ROBERT SWIFT: Capitol Matters: House employs legalese to cut flood aid
HARRISBURG - House Republican leaders are sticking with a no-borrow approach to pay for the state's share of recovery aid to deal with damages from the widespread flooding a year ago in the Susquehanna River Basin.
The House Rules Committee voted last week to approve a recovery bill stripped of a Senate-added provision to authorize $150 million in borrowing for those purposes. The leaders used a procedural move to take out the borrowing provision.
This was done by "reverting to the prior printer number," legalese for going back to the bill the way it was written when the House approved it last spring. Therefore, the bill now awaiting a House floor vote would draw mainly on millions of dollars of interest earnings held by the Commonwealth Financing Authority, an economic development program, to pay for mitigation projects.
The two chambers will have one last session week - the third week of October - to resolve differences on this issue before voting is scheduled to end for this session.
A new state website to help job seekers and young people research career choices was unveiled last week. The Pa Career Coach website at www.pacareercoach.org provides local job market information about available jobs, the job outlook for specific occupations and education and training programs that prepare someone for an occupation.
Individuals can search the site by entering their name and zip code. The Department of Labor & Industry has released reports of projected growth and declines in occupations for years, but this is the first time that localized information will be available online.

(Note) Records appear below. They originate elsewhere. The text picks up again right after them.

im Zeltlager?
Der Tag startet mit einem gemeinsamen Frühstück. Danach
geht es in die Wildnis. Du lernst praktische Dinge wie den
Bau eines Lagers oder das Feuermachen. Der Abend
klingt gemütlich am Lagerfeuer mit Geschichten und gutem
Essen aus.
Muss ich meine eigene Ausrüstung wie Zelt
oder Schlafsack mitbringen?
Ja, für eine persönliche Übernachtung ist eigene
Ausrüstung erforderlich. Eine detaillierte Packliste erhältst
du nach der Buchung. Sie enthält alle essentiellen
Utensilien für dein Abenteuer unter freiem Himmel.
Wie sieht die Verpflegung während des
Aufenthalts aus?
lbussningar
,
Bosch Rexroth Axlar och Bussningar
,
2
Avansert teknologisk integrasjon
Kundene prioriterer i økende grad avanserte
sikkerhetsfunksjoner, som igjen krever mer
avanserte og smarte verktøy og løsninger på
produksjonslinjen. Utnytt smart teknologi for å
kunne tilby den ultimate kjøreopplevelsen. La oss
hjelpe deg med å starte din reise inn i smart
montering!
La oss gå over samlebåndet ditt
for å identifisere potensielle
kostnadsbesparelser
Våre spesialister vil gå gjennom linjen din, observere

Gov. Tom Corbett said one goal is to help individuals acquire the skills needed to land jobs that are available and going unfilled because employers can't find trained workers. At the same time, a website search can help people steer clear of an occupation field where there are more job seekers than openings, he added.
Key hearing slated
The Senate Local Government Committee has scheduled an Oct. 18 hearing on a bill to overhaul the collective bargaining process for paid police and firefighters in cites. This is one of the most hotly contested issues in the debate over bringing fiscally distressed cities like Scranton back to solvency.
The measure to link arbitration awards to a municipality's ability to pay for them is sponsored by retiring Sen. Jane Earll, R-49, Erie. Other bill provisions would start the collective bargaining process earlier in the year and require the cost of arbitration to be split equally between municipalities and public employee unions.